A closer look at the portfolio shows that Morningstar’s 4-star Bronze-rated ETF is primarily allocated to large-cap stocks. It has a better balance between value and growth than the S&P 500, and holds a significant position among domestic mid-cap stocks. This tells us that when not only Mag 7 but also the so-called S&P 493 do well, JEPI should do well as well.
But what I’m worried about is the evaluation. Now trading at close to 22 times earnings, the fund isn’t cheap. However, if long-term EPS growth is less than 12%, the PEG ratio is quite small compared to 2.0, which is not very expensive.
JEPI: Portfolios and Factor Profiles
Important differences between JEPI and the domestic stock market can be found in sectoral analysis. Technology stocks make up just 20% of the ETF, which is significantly underweight compared to the SPX, while sectors such as industrials, consumer staples, and utilities are overweight. The 133-position portfolio behaves like an equal-weight product, given that the largest single stock is at 1.74% and turnover is as high as 190%.

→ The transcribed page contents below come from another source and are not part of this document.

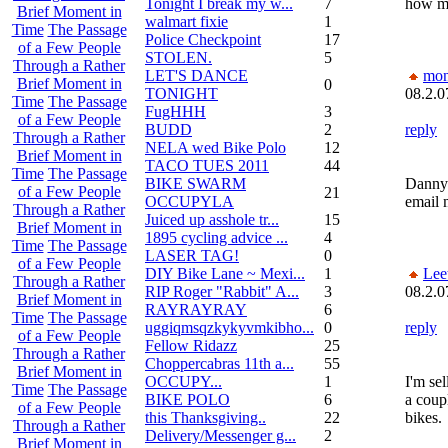
Tonight I break my w...
7
how mu
Brief Moment in
walmart fixie
1
Time
The Passage
Police Checkpoint
17
of a Few People
STOLEN.
5
Through a Rather
LET'S DANCE
mon
Brief Moment in
0
TONIGHT
08.2.0
Time
The Passage
FugHHH
3
of a Few People
BUDD
2
reply
Through a Rather
NELA wed Bike Polo
12
Brief Moment in
TACO TUES 2011
44
Time
The Passage
BIKE SWARM
Dannyz
of a Few People
21
OCCUPYLA
email 
Through a Rather
Juiced up asshole tr...
15
Brief Moment in
1895 cycling advice ...
4
Time
The Passage
LASER TAG!
0
of a Few People
DIY Bike Lane ~ Mexi...
1
Lee
Through a Rather
RIP Roger "Rabbit" A...
3
08.2.0
Brief Moment in
RAYRAYRAY
6
Time
The Passage
uggiqmsqzkykyvmkibho...
0
reply
of a Few People
Fellow Ridazz
25
Through a Rather
Choppercabras 11th a...
55
Brief Moment in
OCCUPY...
1
I'm sel
Time
The Passage
BIKE POLO
6
a coup
of a Few People
this Thanksgiving..
22
bikes.
Through a Rather
Delivery/Messenger g...
2
Brief Moment in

JEPI: Sector diversification, not the highest weight allocation
Given the fund’s short history, seasonality isn’t a huge consideration, but looking at monthly trends, July tends to be a decent month. Of course, the first month of the second half of the year is also one of the best periods for the S&P 500. A good time to buy JEPI is after implied volatility increases, which history suggests would probably be late in the third quarter.

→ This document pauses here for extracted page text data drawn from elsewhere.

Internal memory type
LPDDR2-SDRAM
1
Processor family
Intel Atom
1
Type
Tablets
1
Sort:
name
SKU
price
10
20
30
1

JEPI: Optimistic July trend
technical take
When charting a fund, you should first keep in mind that high dividends create price differentials. But you can still get an idea of the current trends and important price points to monitor. In the graph below, bulls appear to be in charge of the main trend. I make that claim given that the long-term 200-day moving average is positively sloping and the stock continues to maintain significant support at the $55 level. In the first quarter, I noted an uptick and the potential for higher prices. It was a success, but the rally died out after two months.
Today, I would like to see JEPI rise past its 2024 high of just under $58 on increased trading volume. I don’t like how trading volume has been down for most of this year. However, it is still an actively traded ETF. Additionally, the RSI momentum indicator at the top of the chart has rolled over after being strong during the first quarter. Nonetheless, healthy volume in the mid-$50s relative to the price will provide support today.
Overall, JEPI’s momentum has moderated, but its upward trend remains intact.
JEPI: Key support held, 200dma up
conclusion
With VIX near 12 and large-cap growth momentum trading showing little sign of a significant contraction, it is prudent to wait for better macro and cross-market trends in JEPI. I like the strategy for investors seeking high returns, but utilizing a call selling strategy requires patience with higher option prices.